After about half an hour of this most vigorous exercise, we felt the warmth coming back to our bodies, and then the hot blood began working its way out to our benumbed hands, and by-and-by we could bend our fingers again. When we felt the comfortable glow of warmth over our whole bodies, we rushed back again to the camp, and, gathering a quantity of birch bark
which we found loosely hanging from the trees, and which is very inflammable, we soon had a good fire and then our hot breakfast. At our morning devotions which followed there was a good deal of thanksgiving, and the grateful spirit continued in our hearts as we packed up our loads, harnessed up our dogs, and sped on our way. It was a very narrow escape. The King of Terrors looked us both in the face that cold morning, and very nearly chilled us into death by the icy fingers of the Frost King.
As the hours of daylight in the winter months in these high latitudes are so few, we generally roused ourselves up several hours before daylight. Often my kind-hearted men endeavoured to get up first, and have a rousing fire made and breakfast cooked, before I would awake. This, however, did not occur very often, as such a bed was not conducive to sleep; so, generally, after about four or five hours in such a state of suffocation, I was thankful to get up the instant I heard any one stirring. I would rather freeze to death than be suffocated.
There were times not a few when I was the first to get up, and kindle the fire and cook the breakfast before I called my faithful wearied companions, who, long accustomed to such hardships, could sleep on soundly, where for me it was an absolute impossibility. Sometimes my men, when thus aroused, would look up at the stars and say “Assam weputch,” i.e., “Very early.” All I had to do was to look gravely at my watch, and this satisfied them that it was all right. The breakfast was quickly eaten, our prayers were said, our sleds loaded, dogs captured and harnessed—with the Esquimaux ones this was not always an easy task—and we were ready to start.
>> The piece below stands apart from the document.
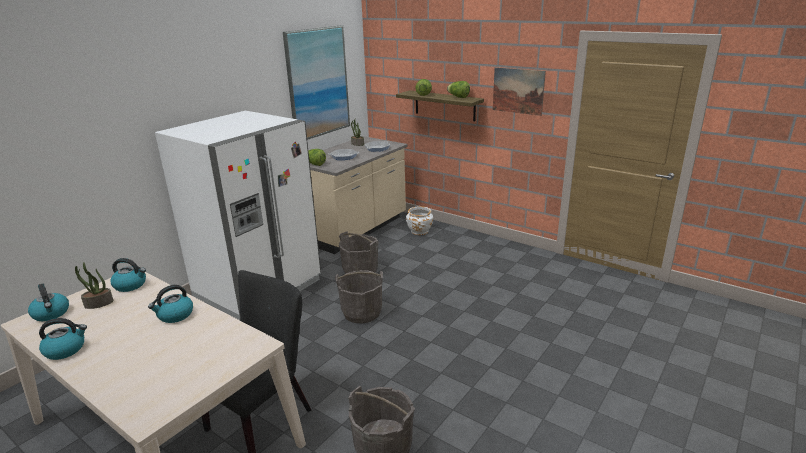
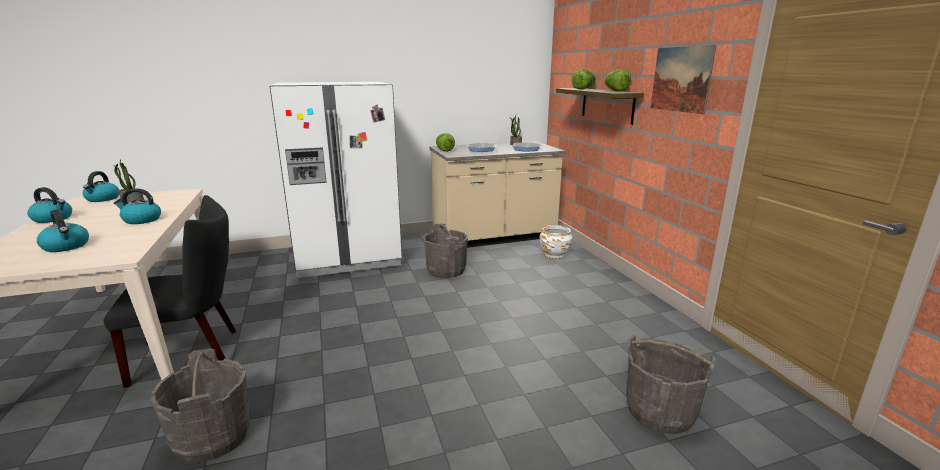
camera: 35 degrees right, 5 degrees down
kettle [110,258,146,292] -> kettle moved to [37,210,89,252]
picture [283,25,350,140] -> none
grey bucket [335,270,383,323] -> grey bucket moved to [626,335,716,434]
Before starting we generally threw the evergreen brush on which we had slept on the fire, and by its ruddy, cheerful light began our day’s journey. When some mornings we made from twenty-five to forty miles before sunrise, the Indians began to think the stars were about right after all, and the Missionary’s watch very fast. However, they were just as willing to get on rapidly as I was, and so did not find fault with the way in which I endeavoured to hurry our party along. I paid them extra whenever the record of a trip was broken, and we could lessen the number of nights in those open-air camps in the snow.
We were six days in making our first winter trip to Nelson River. In after years we reduced it to four days. The trail is through one of the finest fur-producing regions of the North-West. Here the wandering Indian hunters make their living by trapping such animals as the black and silver foxes, as well as the more common varieties of that animal. Here are to be found otters, minks, martens, beavers, ermines, bears, wolves, and many other kinds of the fur-bearing animals. Here the black bears are very numerous. On one canoe trip one summer we saw no less than seven of them, one of which we shot and lived on for several days.
Here come the adventurous fur traders to purchase these valuable skins, and great fortunes have been made in the business. If, merely to make money and get rich, men are willing to come and put up with the hardships and privations of the country, what a disgrace to us if, for their souls’ sake, we are afraid to follow in these hunters’ trail, or, if need be, show them the way, that we may go with the glad story of a Saviour’s love!